(Items from a dataset)
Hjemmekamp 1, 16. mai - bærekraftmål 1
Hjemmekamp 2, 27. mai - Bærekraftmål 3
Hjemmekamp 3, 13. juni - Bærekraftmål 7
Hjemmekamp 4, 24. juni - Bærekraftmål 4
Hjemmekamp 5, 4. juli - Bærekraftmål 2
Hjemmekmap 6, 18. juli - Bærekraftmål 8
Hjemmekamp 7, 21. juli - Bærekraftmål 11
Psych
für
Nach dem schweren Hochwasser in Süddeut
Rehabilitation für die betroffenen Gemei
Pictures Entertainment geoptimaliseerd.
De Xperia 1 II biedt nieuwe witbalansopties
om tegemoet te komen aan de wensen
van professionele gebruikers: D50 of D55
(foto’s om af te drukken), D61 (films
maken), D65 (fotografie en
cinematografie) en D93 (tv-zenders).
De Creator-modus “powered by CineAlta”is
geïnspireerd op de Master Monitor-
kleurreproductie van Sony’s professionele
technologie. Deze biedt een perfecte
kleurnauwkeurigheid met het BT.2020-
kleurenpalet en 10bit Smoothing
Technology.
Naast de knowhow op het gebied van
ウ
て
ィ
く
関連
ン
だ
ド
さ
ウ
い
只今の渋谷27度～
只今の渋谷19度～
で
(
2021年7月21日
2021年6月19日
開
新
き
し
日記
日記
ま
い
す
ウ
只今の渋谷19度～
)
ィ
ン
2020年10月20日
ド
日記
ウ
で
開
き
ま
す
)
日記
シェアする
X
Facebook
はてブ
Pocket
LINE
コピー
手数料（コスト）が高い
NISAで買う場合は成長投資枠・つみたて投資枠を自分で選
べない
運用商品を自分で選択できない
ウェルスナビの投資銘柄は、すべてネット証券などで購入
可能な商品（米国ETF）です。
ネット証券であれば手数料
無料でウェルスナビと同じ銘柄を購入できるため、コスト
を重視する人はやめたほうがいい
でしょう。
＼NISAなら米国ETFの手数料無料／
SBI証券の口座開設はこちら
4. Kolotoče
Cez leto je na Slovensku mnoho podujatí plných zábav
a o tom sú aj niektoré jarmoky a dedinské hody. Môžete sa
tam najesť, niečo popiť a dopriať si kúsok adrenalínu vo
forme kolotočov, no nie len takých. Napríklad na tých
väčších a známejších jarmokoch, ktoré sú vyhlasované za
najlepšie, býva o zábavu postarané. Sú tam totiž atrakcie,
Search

Action item: Exactly how many lines in the records above hold the string "professionele"? Reply with that number only.

Solved problem: 2